This week I migrated from TMG to Sophos UTM for publishing our Exchange servers using passthrough authentication on the UTM. Since then users with mobile devices are complaining that they get random password prompts when the device wants to sync. After entering the correct password, it works for some time until they receive the password prompt again some time later.
It's not happening for all users, but random for some.
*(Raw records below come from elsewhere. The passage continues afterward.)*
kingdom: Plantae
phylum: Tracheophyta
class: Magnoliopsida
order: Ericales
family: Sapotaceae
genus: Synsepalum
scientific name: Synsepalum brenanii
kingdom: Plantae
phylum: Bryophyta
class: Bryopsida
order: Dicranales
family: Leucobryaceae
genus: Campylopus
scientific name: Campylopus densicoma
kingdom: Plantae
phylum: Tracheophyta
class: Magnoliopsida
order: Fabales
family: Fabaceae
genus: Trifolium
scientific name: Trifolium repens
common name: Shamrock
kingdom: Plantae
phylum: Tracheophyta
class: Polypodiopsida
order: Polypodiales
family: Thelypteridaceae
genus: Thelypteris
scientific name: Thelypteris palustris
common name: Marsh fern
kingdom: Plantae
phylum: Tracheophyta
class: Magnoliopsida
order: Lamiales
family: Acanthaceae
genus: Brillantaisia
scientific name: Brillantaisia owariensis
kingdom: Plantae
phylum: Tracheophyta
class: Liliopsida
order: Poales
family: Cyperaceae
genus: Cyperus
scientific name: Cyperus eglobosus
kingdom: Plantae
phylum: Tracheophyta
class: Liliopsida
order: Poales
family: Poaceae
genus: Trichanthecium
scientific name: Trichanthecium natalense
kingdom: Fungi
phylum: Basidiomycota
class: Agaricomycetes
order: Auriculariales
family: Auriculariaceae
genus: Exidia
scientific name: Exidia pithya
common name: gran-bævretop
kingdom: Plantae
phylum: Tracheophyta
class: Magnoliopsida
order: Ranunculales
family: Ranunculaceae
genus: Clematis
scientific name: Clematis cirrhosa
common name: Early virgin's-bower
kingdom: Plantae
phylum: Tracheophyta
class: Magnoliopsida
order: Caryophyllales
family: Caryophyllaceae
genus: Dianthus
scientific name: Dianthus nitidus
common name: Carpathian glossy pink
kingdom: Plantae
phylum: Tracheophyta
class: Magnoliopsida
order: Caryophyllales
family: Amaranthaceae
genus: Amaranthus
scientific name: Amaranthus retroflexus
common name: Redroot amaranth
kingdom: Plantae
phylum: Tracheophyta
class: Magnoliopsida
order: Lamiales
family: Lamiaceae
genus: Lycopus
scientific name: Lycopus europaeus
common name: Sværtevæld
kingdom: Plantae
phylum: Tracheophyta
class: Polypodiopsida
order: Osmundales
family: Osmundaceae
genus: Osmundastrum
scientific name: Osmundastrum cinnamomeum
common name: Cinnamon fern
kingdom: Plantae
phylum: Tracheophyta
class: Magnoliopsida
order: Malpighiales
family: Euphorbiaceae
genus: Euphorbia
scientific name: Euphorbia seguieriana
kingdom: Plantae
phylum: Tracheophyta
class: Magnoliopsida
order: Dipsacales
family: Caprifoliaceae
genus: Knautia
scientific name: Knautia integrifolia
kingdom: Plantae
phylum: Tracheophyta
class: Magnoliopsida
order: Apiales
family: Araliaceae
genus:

when the issue occurs, the WAF logs report the following:
2015:01:29-09:11:29 firewall-1 reverseproxy: [Thu Jan 29 09:11:29.269404 2015] [proxy_http:error] [pid 30725:tid 3987327856] (70007)The timeout specified has expired: [client :53509] AH01102: error reading status line from remote server :443
2015:01:29-09:11:29 firewall-1 reverseproxy: [Thu Jan 29 09:11:29.269438 2015] [proxy:error] [pid 30725:tid 3987327856] [client :53509] AH00898: Error reading from remote server returned by /Microsoft-Server-ActiveSync
2015:01:29-09:11:29 firewall-1 reverseproxy: id="0299" srcip="" localip="" size="434" user="" host="" method="POST" statuscode="502" reason="-" extra="-" exceptions="SkipURLHardening, SkipFormHardening, SkipThreatsFilter_XssAttacks" time="300130669" url="/Microsoft-Server-ActiveSync" server="" referer="-"
When disabling the WAF virtual servers and switching back to the DNAT rule which points to our TMG server, the issues are gone. So it looks like it's not a problem with our Exchange servers but with WAF.
Any idea what might cause this?
This thread was automatically locked due to age.